Hal yang tak luput dari penglihatan dan pendengaran Ambar karena ia telah berdiri di dekat mereka dari Untari menyebutkan kata almarhumah ibunya.

"Tentu saja Ibu nggak keberatan, mendapatkan anak cantik seperti kamu, Untari." Ambar memilih duduk di dekat Untari lalu memberikan pelukan hangat seorang ibu kepadanya.

"Mulai sekarang panggil saya dengan panggilan Ibu, nggak usah pakai embel-embel nama, biar kamu bisa menjadi anak Ibu dengan benar."

Ada pesan tersirat yang terabaikan karena semua mata kini justru terpaku pada sesuatu yang ada di tangan Ambar.

"Nduk, tolong bawa ini untuk jaga-jaga," kata Ambar menyerahkan goddie bag kepada Untari.
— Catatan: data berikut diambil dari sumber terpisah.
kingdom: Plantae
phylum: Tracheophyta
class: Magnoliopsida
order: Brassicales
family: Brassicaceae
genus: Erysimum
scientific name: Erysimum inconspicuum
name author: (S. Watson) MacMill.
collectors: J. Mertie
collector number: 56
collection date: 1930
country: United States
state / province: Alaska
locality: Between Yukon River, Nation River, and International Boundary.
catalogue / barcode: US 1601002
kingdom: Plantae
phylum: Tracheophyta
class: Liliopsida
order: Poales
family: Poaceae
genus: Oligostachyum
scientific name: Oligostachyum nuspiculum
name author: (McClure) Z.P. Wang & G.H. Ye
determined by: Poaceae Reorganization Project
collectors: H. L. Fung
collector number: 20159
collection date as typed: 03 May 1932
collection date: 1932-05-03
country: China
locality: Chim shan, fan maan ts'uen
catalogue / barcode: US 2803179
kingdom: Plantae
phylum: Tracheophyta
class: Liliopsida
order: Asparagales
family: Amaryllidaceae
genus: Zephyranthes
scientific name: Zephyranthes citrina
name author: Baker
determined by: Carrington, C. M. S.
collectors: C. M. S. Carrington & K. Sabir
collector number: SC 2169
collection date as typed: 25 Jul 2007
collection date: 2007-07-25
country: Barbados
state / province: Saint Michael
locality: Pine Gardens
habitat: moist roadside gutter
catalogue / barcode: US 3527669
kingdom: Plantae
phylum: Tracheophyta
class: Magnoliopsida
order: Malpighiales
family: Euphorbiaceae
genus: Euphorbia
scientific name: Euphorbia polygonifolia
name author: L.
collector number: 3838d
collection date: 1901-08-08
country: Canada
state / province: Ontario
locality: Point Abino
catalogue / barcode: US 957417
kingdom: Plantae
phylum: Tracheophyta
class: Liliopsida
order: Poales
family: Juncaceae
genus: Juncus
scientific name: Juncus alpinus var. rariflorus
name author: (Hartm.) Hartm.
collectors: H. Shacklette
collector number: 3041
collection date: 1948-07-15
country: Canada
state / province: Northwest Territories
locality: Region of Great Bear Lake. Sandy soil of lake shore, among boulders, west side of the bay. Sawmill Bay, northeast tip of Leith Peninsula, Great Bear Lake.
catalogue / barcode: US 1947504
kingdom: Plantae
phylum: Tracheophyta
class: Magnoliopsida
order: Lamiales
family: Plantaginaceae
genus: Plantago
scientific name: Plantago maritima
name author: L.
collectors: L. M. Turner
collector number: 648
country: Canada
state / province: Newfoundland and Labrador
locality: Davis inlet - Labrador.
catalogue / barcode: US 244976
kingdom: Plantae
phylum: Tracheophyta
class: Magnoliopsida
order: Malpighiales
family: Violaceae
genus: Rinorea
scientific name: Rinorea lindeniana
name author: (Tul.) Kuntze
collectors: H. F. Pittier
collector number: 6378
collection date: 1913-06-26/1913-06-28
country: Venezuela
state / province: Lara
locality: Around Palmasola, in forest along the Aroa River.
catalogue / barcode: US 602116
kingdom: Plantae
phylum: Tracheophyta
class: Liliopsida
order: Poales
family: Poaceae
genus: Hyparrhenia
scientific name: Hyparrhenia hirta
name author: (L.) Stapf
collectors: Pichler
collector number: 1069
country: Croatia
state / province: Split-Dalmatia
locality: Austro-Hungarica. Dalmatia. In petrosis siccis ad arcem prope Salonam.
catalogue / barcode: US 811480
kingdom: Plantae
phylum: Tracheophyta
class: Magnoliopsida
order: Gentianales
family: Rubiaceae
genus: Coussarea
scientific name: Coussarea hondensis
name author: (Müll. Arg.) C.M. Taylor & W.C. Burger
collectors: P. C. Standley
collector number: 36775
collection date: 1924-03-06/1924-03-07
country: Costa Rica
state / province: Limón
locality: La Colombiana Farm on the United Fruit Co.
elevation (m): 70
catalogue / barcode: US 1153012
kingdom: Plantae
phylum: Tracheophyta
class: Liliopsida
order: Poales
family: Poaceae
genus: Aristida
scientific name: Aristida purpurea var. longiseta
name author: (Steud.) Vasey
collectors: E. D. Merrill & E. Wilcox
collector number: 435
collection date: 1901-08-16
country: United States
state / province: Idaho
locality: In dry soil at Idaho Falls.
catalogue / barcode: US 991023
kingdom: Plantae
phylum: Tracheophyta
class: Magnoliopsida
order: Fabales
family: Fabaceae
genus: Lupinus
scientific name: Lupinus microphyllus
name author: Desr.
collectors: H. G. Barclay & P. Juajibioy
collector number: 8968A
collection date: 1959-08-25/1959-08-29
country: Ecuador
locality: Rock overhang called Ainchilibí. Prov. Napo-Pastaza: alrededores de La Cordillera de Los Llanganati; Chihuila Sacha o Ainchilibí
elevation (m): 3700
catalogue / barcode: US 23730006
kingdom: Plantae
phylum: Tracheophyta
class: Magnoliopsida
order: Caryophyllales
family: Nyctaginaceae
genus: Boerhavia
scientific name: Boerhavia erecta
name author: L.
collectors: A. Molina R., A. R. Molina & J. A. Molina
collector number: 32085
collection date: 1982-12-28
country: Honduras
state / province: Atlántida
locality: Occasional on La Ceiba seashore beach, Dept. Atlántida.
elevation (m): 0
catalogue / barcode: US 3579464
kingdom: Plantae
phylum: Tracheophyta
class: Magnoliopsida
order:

"Ini untuk ....?" Untari hanya melihat sekilas, tapi ia tahu kalau yang ada di dalamnya adalah pakaian tebal.

"Ini milik Abe yang tertinggal di rumah ini. Mungkin besok dia butuh, tapi enggan mengambilnya di sini. Kamu bawa saja dan berikan padanya. Karena kalau nggak salah sekarang di China sedang musim dingin."

Untari tersenyum dan mengangguk. Namun, ia semakin tertegun, hal apa yang membuat sang putra memilih menjauh dari orang tuanya. Benarkah rumor yangbberedar di kantor bahwa Ambar telah mengusir menantunya dari rumah dan Abe tetap ingin mempertahankan pernikahan mereka?